Data extracts:
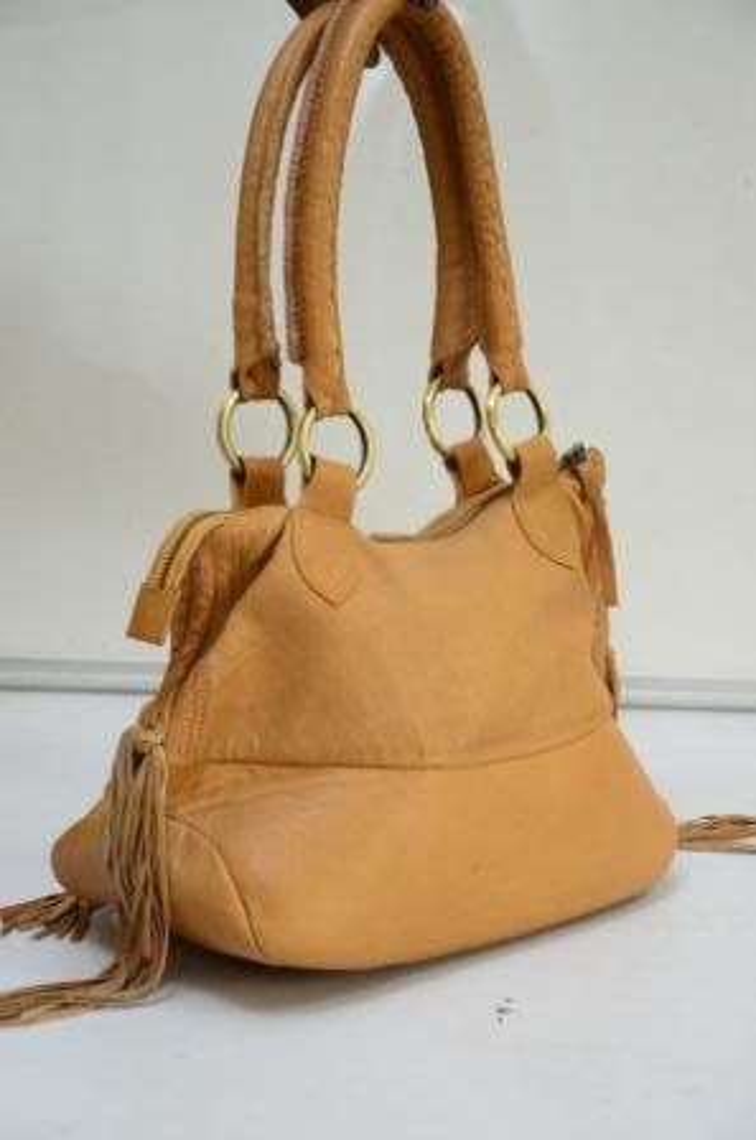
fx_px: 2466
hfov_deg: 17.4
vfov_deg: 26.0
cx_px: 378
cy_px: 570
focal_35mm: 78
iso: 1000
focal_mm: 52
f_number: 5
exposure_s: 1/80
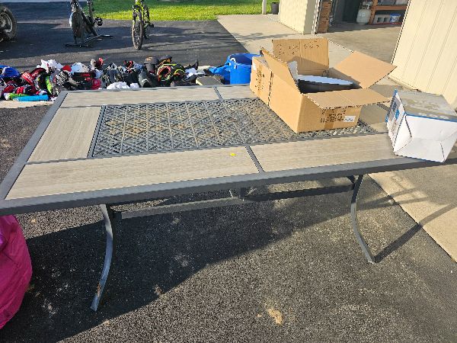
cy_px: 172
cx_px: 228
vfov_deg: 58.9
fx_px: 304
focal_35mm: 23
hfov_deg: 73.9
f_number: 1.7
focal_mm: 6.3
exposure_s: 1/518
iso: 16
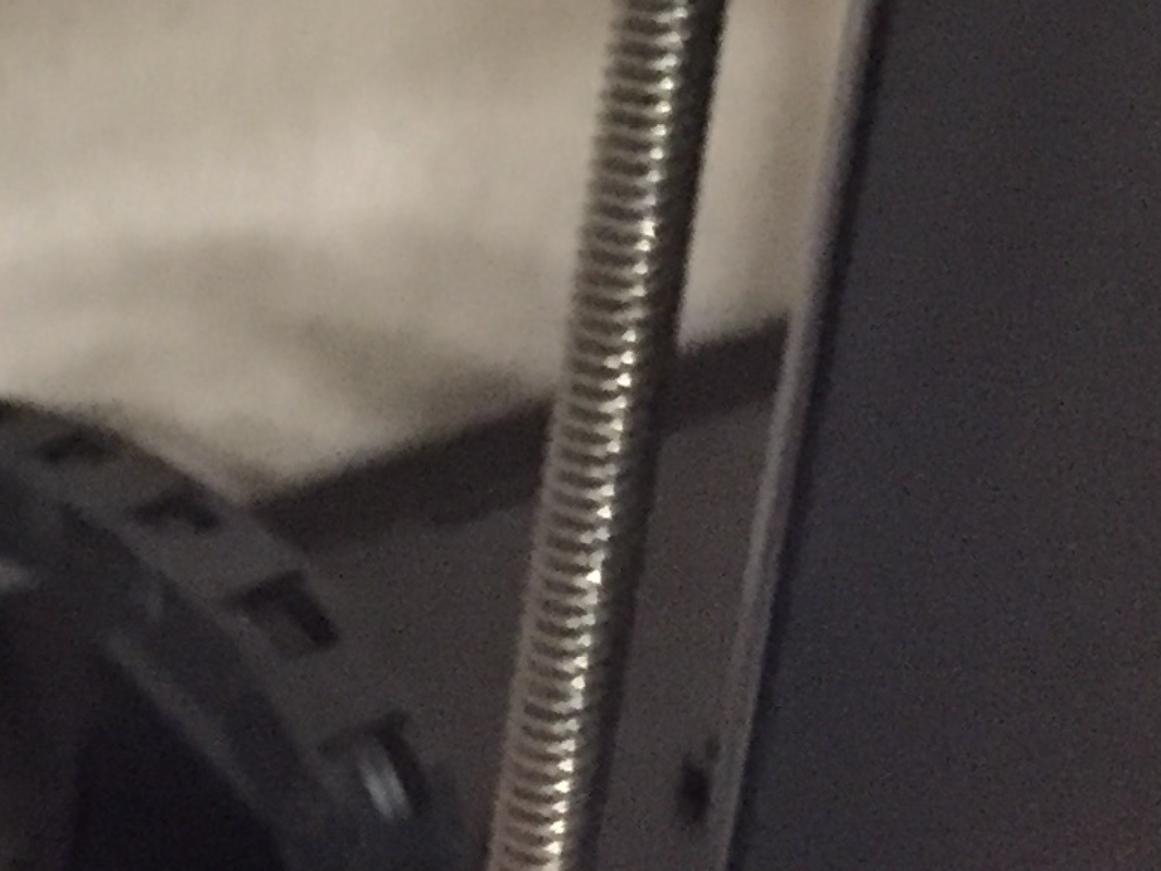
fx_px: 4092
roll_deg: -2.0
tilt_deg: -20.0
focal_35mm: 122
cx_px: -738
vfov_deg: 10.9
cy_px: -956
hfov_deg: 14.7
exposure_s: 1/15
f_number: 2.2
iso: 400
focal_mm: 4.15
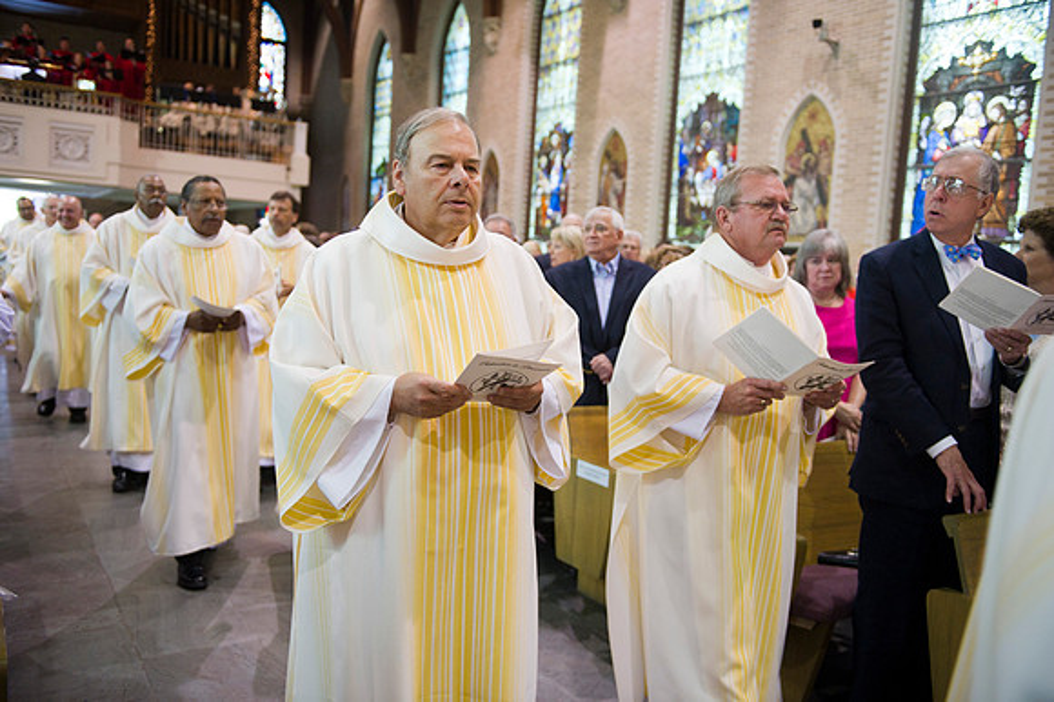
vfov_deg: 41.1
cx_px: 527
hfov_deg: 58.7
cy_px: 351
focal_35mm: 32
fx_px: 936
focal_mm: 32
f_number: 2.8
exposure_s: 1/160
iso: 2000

Description of the task: Reproduce every record above word for word. Leave the pictures out.

Response to the exercise:
fx_px: 2466
hfov_deg: 17.4
vfov_deg: 26.0
cx_px: 378
cy_px: 570
focal_35mm: 78
iso: 1000
focal_mm: 52
f_number: 5
exposure_s: 1/80
cy_px: 172
cx_px: 228
vfov_deg: 58.9
fx_px: 304
focal_35mm: 23
hfov_deg: 73.9
f_number: 1.7
focal_mm: 6.3
exposure_s: 1/518
iso: 16
fx_px: 4092
roll_deg: -2.0
tilt_deg: -20.0
focal_35mm: 122
cx_px: -738
vfov_deg: 10.9
cy_px: -956
hfov_deg: 14.7
exposure_s: 1/15
f_number: 2.2
iso: 400
focal_mm: 4.15
vfov_deg: 41.1
cx_px: 527
hfov_deg: 58.7
cy_px: 351
focal_35mm: 32
fx_px: 936
focal_mm: 32
f_number: 2.8
exposure_s: 1/160
iso: 2000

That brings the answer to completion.